That’s a slightly silly stance to take. Modern developed countries live and die by the quality of their bureaucracy. Making every bureaucratic role an elected position would be insane.
How on earth would you organise elections for every single DMV employee? Or every single park ranger? Or every single government accountant or secretary? Every single civil servant involved in collecting the data used to drive policy decisions.
To get rid of “unelected bureaucrats” you would basically have to turn every federal role into an elected role. The federal government employees around 3 million people, even if we say that only 10% of them are “real unelected bureaucrats”, that’s still 300,000 elections you would need to hold every X number of years. How on earth would anyone ever manage any of that?

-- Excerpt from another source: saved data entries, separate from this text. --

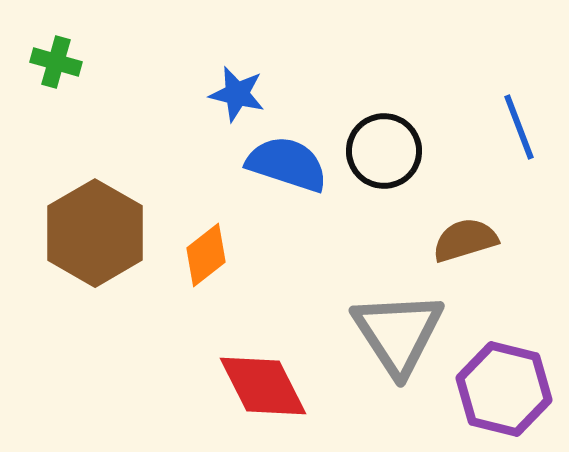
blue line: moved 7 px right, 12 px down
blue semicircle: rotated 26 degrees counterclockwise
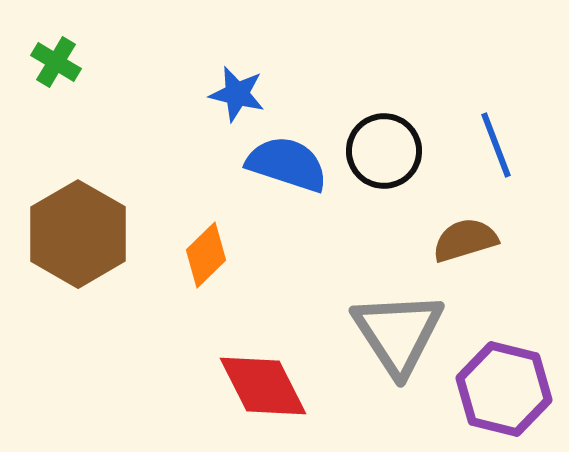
green cross: rotated 15 degrees clockwise
blue line: moved 23 px left, 18 px down
brown hexagon: moved 17 px left, 1 px down
orange diamond: rotated 6 degrees counterclockwise
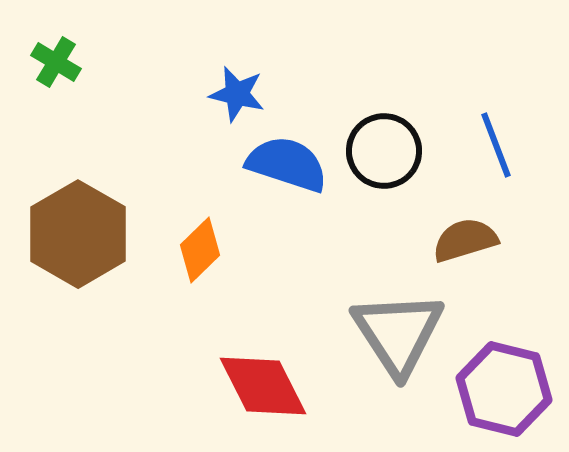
orange diamond: moved 6 px left, 5 px up
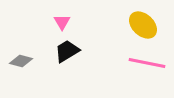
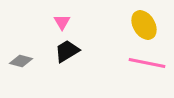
yellow ellipse: moved 1 px right; rotated 16 degrees clockwise
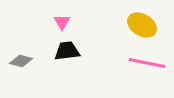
yellow ellipse: moved 2 px left; rotated 28 degrees counterclockwise
black trapezoid: rotated 24 degrees clockwise
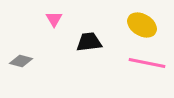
pink triangle: moved 8 px left, 3 px up
black trapezoid: moved 22 px right, 9 px up
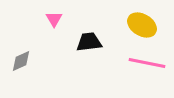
gray diamond: rotated 40 degrees counterclockwise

Thats before we get to the insanity which is Musk, the epitome of the “unelected bureaucrat” who seems to be the one leading the charge on many of these “policy decisions”, and publicly lambasting “unelected bureaucrats” as being corrupt and “undemocratic”.
You can't. Which is exactly why the civil service is supposed to impartially implement the policies of the elected government rather than making their own judgements.

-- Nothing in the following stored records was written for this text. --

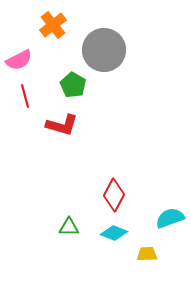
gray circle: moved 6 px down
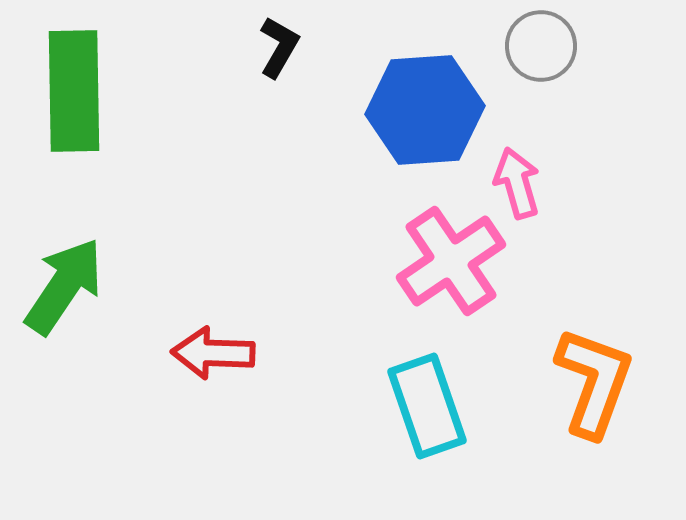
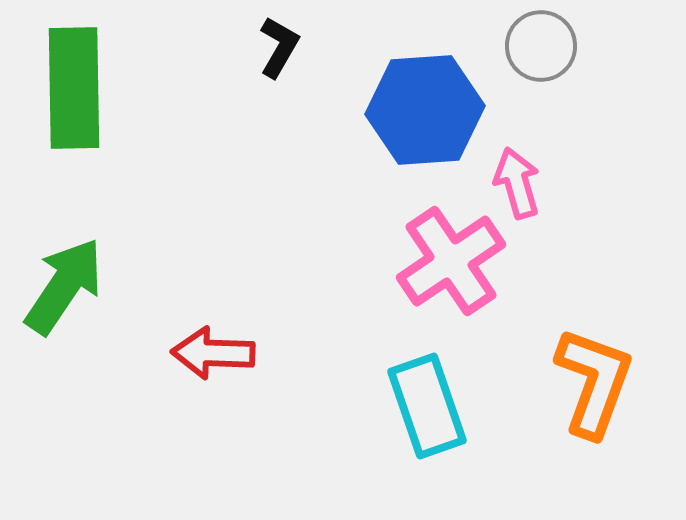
green rectangle: moved 3 px up
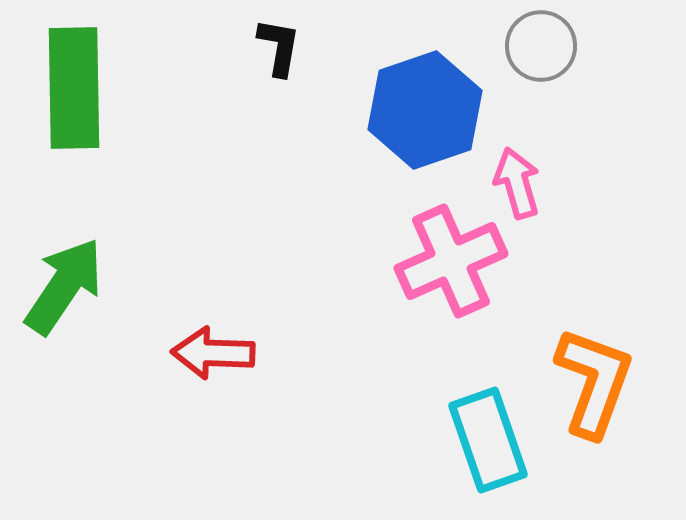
black L-shape: rotated 20 degrees counterclockwise
blue hexagon: rotated 15 degrees counterclockwise
pink cross: rotated 10 degrees clockwise
cyan rectangle: moved 61 px right, 34 px down
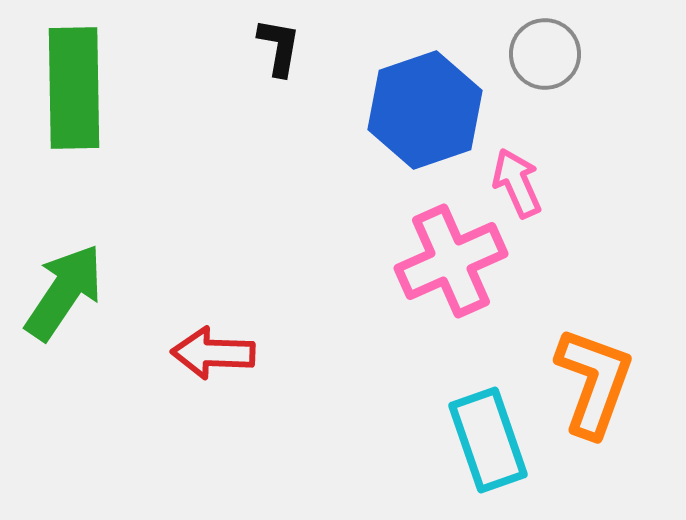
gray circle: moved 4 px right, 8 px down
pink arrow: rotated 8 degrees counterclockwise
green arrow: moved 6 px down
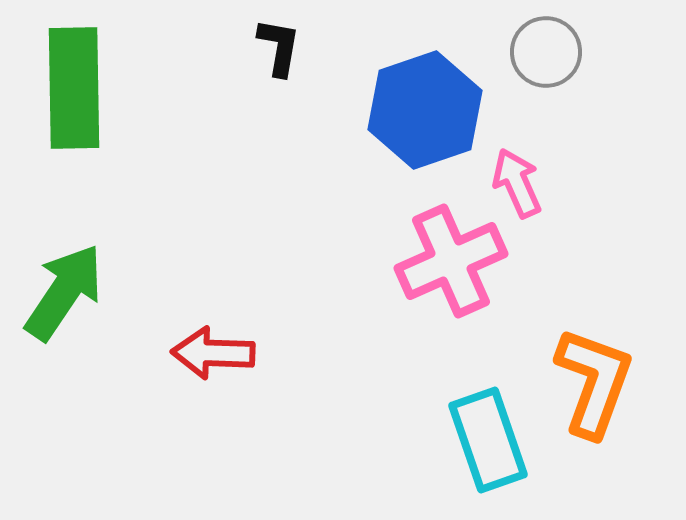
gray circle: moved 1 px right, 2 px up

IMO the increasing partiality of these bureaucrats (who are drawn from the professional-managerial class and have the views of that class, which are increasingly out of step with those of the average citizen, especially on social issues) was one of the big contributors to Trump getting elected.
They've always been out of touch in the same way they are now. They just used to align more closely with your own political beliefs.
Individuals with appointment power attach appointees to their ticket like vice presidents. You get the option to write in anyone, but the tickets are defaults.